━━━ Entries supplied ━━━
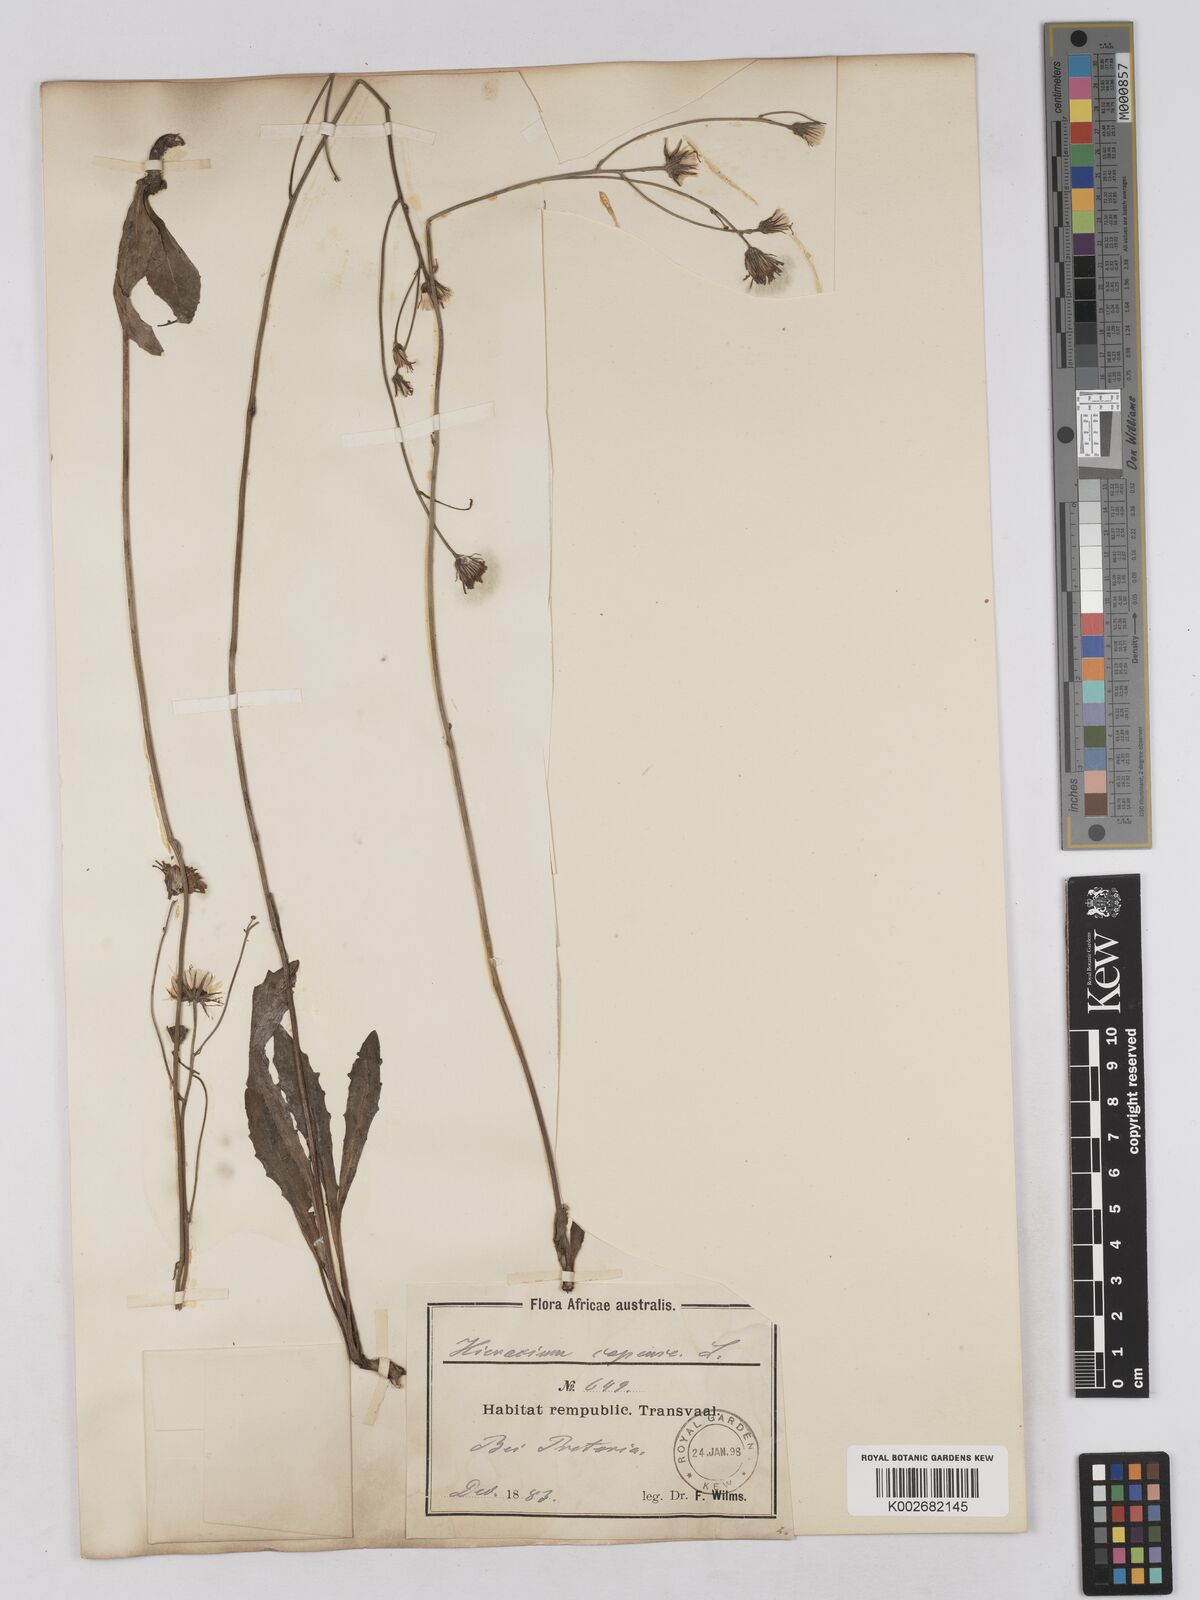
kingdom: Plantae
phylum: Tracheophyta
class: Magnoliopsida
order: Asterales
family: Asteraceae
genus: Tolpis
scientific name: Tolpis capensis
━━━
### Task prompt
Reproduce every line of text in the data above without changes, leaving out the pictures.

### Result below
kingdom: Plantae
phylum: Tracheophyta
class: Magnoliopsida
order: Asterales
family: Asteraceae
genus: Tolpis
scientific name: Tolpis capensis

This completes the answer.